The Online Safety Bill’s passage through Parliament is set to be delayed until a new prime minister is in place in the autumn.

Hailed as groundbreaking regulation of the tech sector, the aim of the Online Safety Bill is to introduce rules to social media and other user-generated content-based sites that compel them to remove illegal material from their platforms, with a particular emphasis on protecting children from harmful content.

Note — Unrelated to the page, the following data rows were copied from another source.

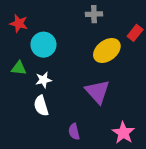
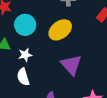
yellow ellipse: (107, 51) -> (60, 30), moved

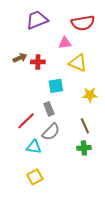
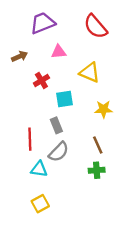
red semicircle: (83, 23) -> (95, 26), turned 60
pink triangle: (65, 43) -> (59, 52), moved
brown arrow: (20, 58) -> (20, 56), moved
red cross: (38, 62) -> (41, 81), moved, turned -32
red line: (26, 121) -> (30, 139), turned -48

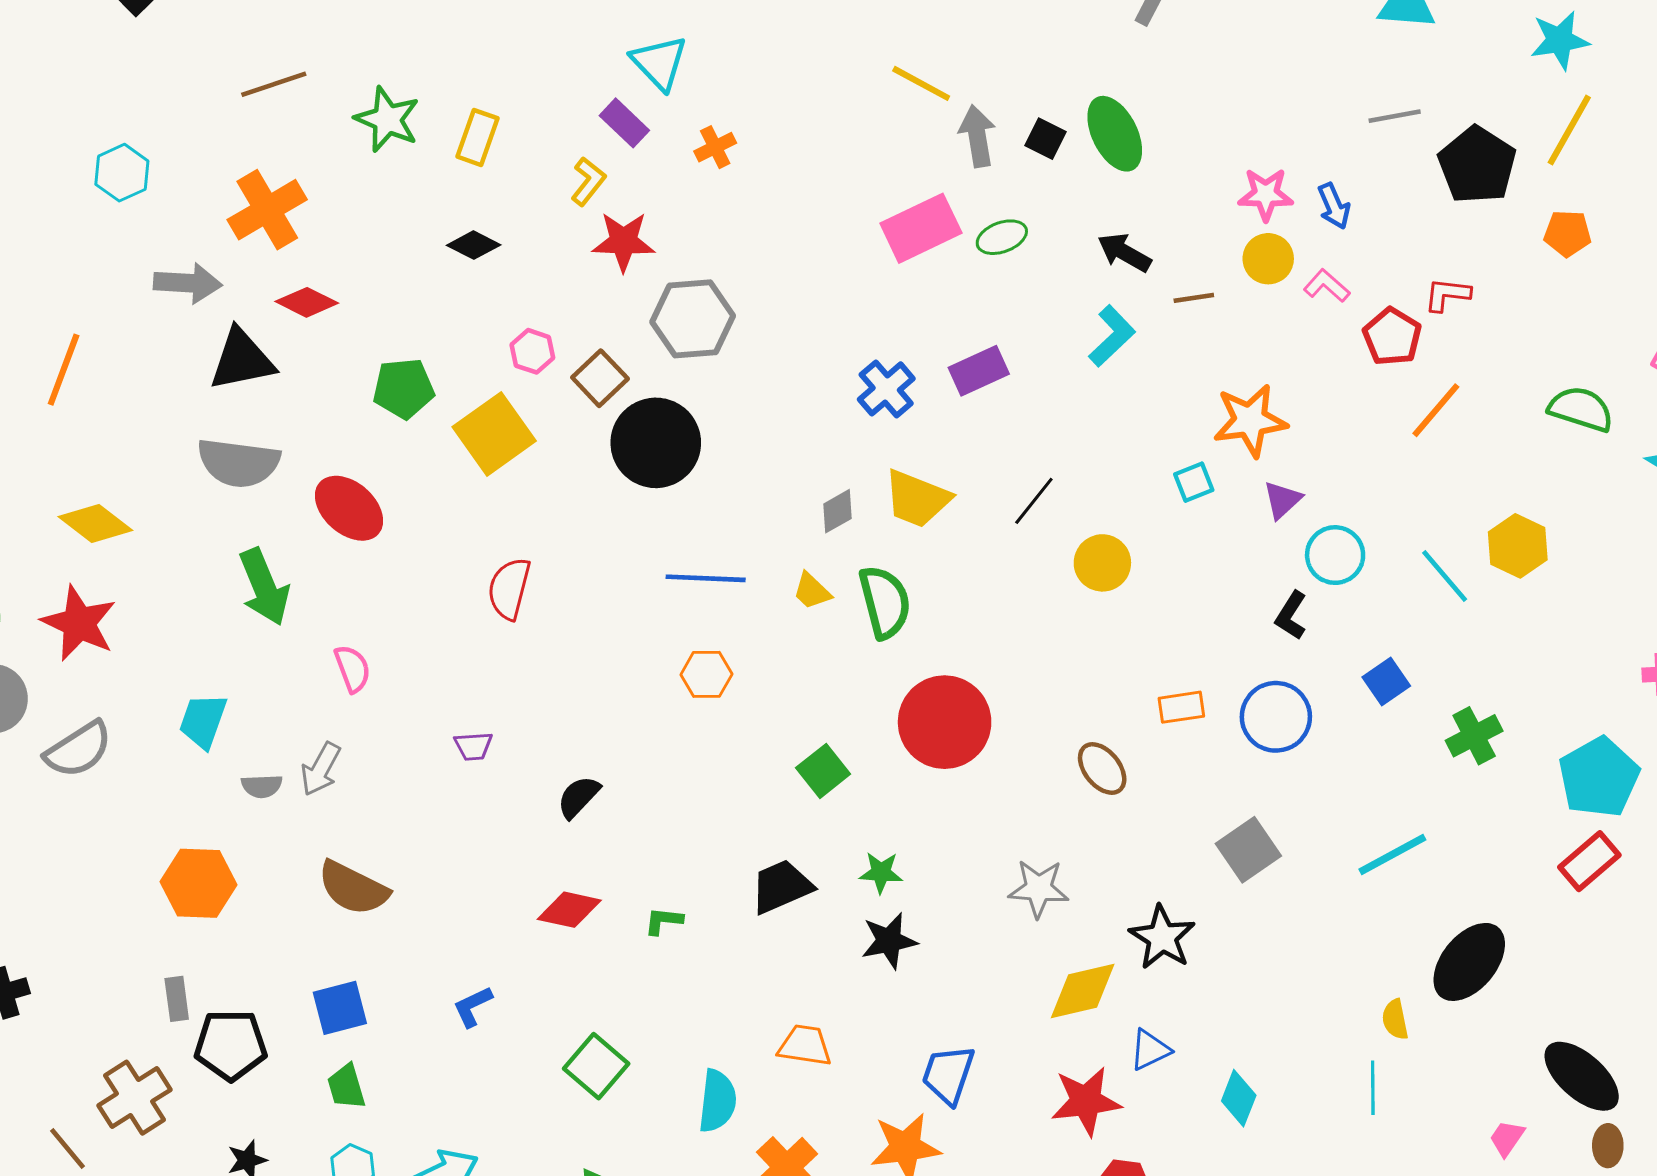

In addition, the largest platforms – such as Facebook, Instagram and Twitter – will have to tackle named forms of “legal but harmful” content, which could include issues such as promoting self-harm or eating disorders.

Cyclists number plates

Although unconfirmed, Cyclists may have to get number plates and insurance for their bikes under new laws.

Transport Secretary Grant Shapps is also considering new measures that would mean cyclists have to abide by 20mph speed limits or face penalties.

Shapps has backed the proposed changes which include new laws that could see cyclists being given licence penalty points or fines for breaking speed limits or running red lights.

He told MailOnline:  “Somewhere where cyclists are actually not breaking the law is when they speed, and that cannot be right, so I absolutely propose extending speed limit restrictions to cyclists.

“Particularly where you’ve got 20mph limits on increasing numbers of roads, cyclists can easily exceed those, so I want to make speed limits apply to cyclists.

“That obviously does then lead you into the question of: ‘Well, how are you going to recognise the cyclist? Do you need registration plates and insurance? And that sort of thing.’

“So I’m proposing there should be a review of insurance and how you actually track cyclists who do break the laws.”